Apart from the obvious fact that she is from mech., I've no idea who she is. She is GOOD! Fair with attractive features.

Oval face. Smooth, clear and glowing complexion. The hands were soft - like they show in the cosmetics ads and all... Facial features were awesome. Sharp nose accentuated the features and strengthened her looks.

She is meticulously taking notes. I can see she is just half interested, stifling a yawn, now and then. Taking a moment or two on rare occassions to have a word with the girls that sit on her either side.

She smiles suddenly. Wow! Beautiful smile. It's been ages since I've seen such an amazing person. Has peculiar facial features that interest me. Lovely eyes! So small and that contract even more when she laughs.

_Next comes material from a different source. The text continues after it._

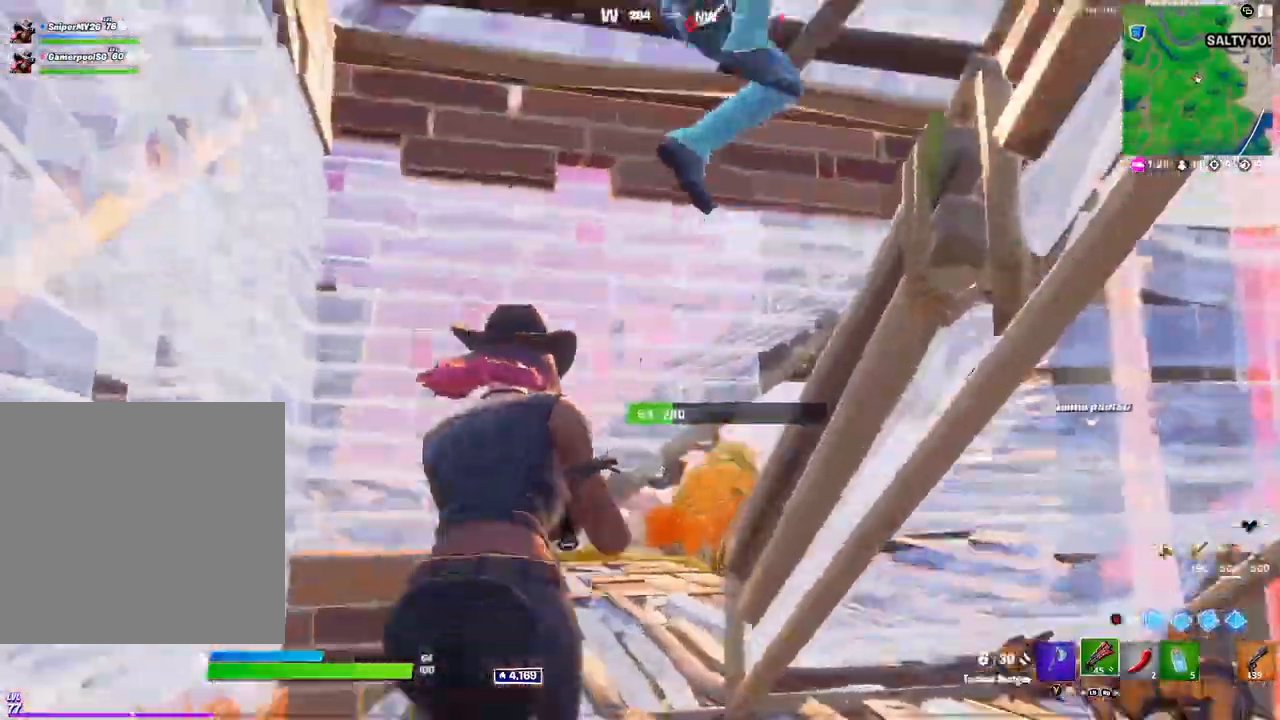
{"dt_ms": 500, "buttons": [], "left_stick": "down-right", "right_stick": "down-right", "events": [[67, "left_stick", "down"], [167, "right_stick", "center"], [250, "right_stick", "down-right"], [467, "left_stick", "down-right"]]}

This laugh makes up for the boring class that I have to sit through.

I take a moment off this girl to see what the prof. is teaching. I hear him saying, "This concludes..." I don't know what he concluded and I couldn't care less.

I looked at this girl again. I wondered who she is. How could I miss such a nice girl from my campus? I wondered whether she has anything else going for her than her pretty looks . For all I know, she must be hating guys and having a bad attitude. This was such a momentous thought, that I immediately frowned. Then... No! This girl looks decent.

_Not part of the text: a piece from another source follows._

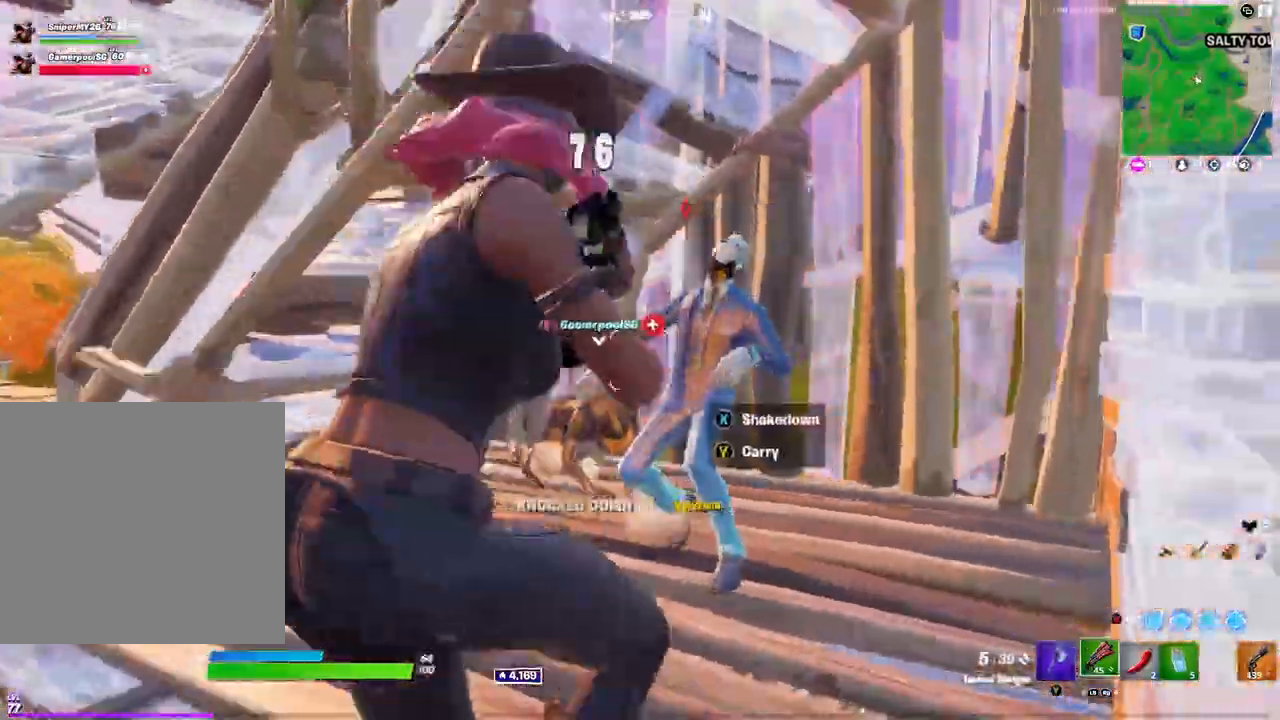
{"dt_ms": 500, "buttons": [], "left_stick": "down-left", "right_stick": "center", "events": [[67, "right_stick", "left"], [117, "right_stick", "up-left"], [133, "left_stick", "down-left"], [233, "right_stick", "center"], [300, "R3", "down"], [383, "R3", "up"]]}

She wore a flowing white dress that augmented her grace. A light blue jeans completed the terrific look. Did she spend hours before the mirror before coming to the everyday classes? Or does she look this good all the time?

Suddenly, the prof's voice cut through my sweet reverie, louder than usual. "Class is adjourned" Students started rushing out. I felt totally refreshed for the next class and it's a pmt!

I felt a short, mild vibe to talk to her in the least and thank her (lol) for getting me through this damned class. Then, I remembered; I have better things to do ;P

As I rose to leave, it hit me and I chuckled to myself -

I don't even know her name...

Monday, August 20, 2007

Running out of days...

I find it hard to believe I'm writing this after a few weeks into the semester. There are things that are thrown on me and need action and then there are those for which you are invited if you have "brains, nerve and enthu" Why would I run away? More so, I'd be virtually blind, if I didn't notice the oppurtunities skulking around the corner.

To a question from one of my good friends, I had the clichéd answer- 'I don't have time'. She queried further - "Don't you have time to do things?" or "Are you not making time for them?" I was baffled beyond words. For I knew the answer, only it's much harder to admit.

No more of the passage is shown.